Publié le mercredi 17 mars 2010 à 11H00 - Vu 197 fois
Ivan Toïc souhaite au minimum des panneaux indicateurs dans le sens Fagnières-Châlons. Comme ceux qu'ils montre. Car selon lui, on roule bien trop vite sur cet axe.
UNE signalisation toute neuve informant d'un rétrécissement de la chaussée a été placée dans le sens Châlons-Fagnières en janvier dernier, mais rien n'y fait. Elle précise qu'un marquage au sol vous fait passer de deux à une voix et c'est tout… Du pareil au même pour ce panneau de rappel « 50 », les automobilistes élancés et ne souhaitant pas attendre aux différents feux tricolores ont tendance à appuyer sur le champignon. Dans l'autre sens de circulation, même topo, en pire : l'avenue de Paris, telle une belle piste de billard, est trop souvent empruntée à des vitesses excessives, c'est du moins ce que dénoncent certains riverains, Ivan Toïc en tête.
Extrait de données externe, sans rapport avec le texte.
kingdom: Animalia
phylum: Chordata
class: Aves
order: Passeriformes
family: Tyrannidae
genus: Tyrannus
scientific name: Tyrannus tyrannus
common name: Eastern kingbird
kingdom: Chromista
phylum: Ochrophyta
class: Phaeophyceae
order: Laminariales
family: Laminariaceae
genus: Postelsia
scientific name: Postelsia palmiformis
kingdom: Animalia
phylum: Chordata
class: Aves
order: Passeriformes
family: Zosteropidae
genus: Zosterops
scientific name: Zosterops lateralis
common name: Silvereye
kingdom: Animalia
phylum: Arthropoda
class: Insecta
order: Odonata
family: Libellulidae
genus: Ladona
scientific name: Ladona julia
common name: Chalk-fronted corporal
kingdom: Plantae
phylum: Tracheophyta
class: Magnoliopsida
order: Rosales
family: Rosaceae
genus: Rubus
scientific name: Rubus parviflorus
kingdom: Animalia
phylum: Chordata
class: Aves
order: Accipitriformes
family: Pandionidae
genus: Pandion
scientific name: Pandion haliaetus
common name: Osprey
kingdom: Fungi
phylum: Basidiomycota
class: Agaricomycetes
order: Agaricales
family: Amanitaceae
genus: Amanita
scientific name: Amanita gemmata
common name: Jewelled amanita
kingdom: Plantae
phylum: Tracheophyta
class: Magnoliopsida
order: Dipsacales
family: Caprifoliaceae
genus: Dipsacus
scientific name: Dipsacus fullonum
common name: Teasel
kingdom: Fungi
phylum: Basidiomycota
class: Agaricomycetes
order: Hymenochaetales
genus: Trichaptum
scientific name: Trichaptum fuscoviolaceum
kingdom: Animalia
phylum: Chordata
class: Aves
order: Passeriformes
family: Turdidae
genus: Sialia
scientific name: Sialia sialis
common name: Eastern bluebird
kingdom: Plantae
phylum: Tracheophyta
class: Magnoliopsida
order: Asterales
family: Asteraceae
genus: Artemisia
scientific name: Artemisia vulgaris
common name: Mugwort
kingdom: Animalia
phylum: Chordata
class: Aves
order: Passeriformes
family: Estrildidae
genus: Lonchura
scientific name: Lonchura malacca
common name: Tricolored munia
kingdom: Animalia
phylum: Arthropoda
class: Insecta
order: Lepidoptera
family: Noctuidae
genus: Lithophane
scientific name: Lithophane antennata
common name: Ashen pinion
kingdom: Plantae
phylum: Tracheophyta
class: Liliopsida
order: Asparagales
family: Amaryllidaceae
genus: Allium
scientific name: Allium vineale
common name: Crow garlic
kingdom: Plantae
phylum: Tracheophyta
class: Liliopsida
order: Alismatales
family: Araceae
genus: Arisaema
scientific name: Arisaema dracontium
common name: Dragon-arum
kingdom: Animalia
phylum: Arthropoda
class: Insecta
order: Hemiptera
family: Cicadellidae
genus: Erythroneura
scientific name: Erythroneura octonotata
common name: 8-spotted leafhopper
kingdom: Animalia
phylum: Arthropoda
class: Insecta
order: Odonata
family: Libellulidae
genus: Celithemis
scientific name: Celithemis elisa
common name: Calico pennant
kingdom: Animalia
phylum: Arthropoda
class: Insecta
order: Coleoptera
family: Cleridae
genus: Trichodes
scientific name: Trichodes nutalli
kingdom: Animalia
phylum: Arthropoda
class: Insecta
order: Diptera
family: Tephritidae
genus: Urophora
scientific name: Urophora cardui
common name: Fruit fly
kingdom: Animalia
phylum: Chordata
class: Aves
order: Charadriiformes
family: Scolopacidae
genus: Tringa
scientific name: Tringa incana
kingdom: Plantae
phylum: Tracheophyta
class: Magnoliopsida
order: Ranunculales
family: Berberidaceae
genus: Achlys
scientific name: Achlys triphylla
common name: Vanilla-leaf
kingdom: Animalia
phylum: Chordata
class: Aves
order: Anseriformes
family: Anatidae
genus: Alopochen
« Contrôles peu efficaces »
Le 50, de nombreux conducteurs s'assoient dessus. « Il y a deux ans, je sortais du n° 184 quand une moto est venue s'encastrer dans l'arrière de ma voiture. Le pilote a valdingué contre le trottoir. » Dur dur de sortir ou de pénétrer au 111 cette fois, adresse professionnelle de l'intéressé, sans se faire klaxonner et affubler en sus de noms d'oiseaux. Bienvenue avenue de Paris. Au centre d'entreprises Jacquesson, Michel Wisniewski, gérant de FAP Propreté, estime lui aussi que les automobilistes ne ralentissent pas, que la circulation est dense et que « les aménagements actuels sont mal faits », toujours dans le sens Fagnières-Châlons.
Les soucis de vitesse sont légion : « Quand vous sortez de chez vous, vous vous croyez sur l'autoroute », poursuit un autre riverain, excédé par cet état de fait. Des breaks banalisés avec radars embarqués sont stationnés de temps en temps sur l'avenue : « Ces contrôles avec flashs s'avèrent peu efficaces car ils ne sont pas opérés aux bons horaires », entend-on dans la rue. « Nous effectuons régulièrement des contrôles, en priorité sur les axes les plus fréquentés et les plus accidentogènes. Oui, les policiers se postent avenue de Paris mais ni plus ni moins qu'ailleurs », explique Philippe Mouronvalle. Pour le commissaire de Châlons, l'avenue de Paris n'a visiblement pas à « bénéficier » de contrôles supplémentaires.
Tôt le matin, quelquefois le midi quand le trafic le permet, mais surtout le soir, certains automobilistes roulent donc trop vite : « Il faut absolument réussir à baisser la vitesse. J'ai déjà écrit à la mairie afin que des panneaux de rappel soient installés dans le sens Fagnières-Châlons, et que des aménagements efficaces soient mis en place (feu tricolore automatique avec capteurs, le rouge se déclenche lorsqu'une voiture arrive trop vite ; radar de feu, radar fixe…) », assure Ivan Toïc qui ne manque pas d'idées et ne cesse de tirer la sonnette lors des conseils de quartiers.
Vous roulez à…
Du côté de la place Foch, l'adjointe Frédérique Schulthess est consciente du souci mais temporise. « Des contrôles de vitesse ont lieu régulièrement notamment après le carrefour de l'avenue Jean-Jaurès, j'ai déjà entendu quelques riverains se plaindre de vitesses excessives mais je n'ai pas plus de retours que cela. » L'élue estime enfin que la vitesse perçue lorsqu'on est piéton est différente de la vitesse réelle. Et affirme enfin que l'indicateur de vitesse de l'agglomération, le fameux « Vous roulez à » sera placé à différents endroits du territoire sitôt réparé, dont sur l'avenue de Paris. De quoi peut-être calmer les plus pressés. Ou encore se rendre compte réellement des excès de vitesse perçus par les riverains.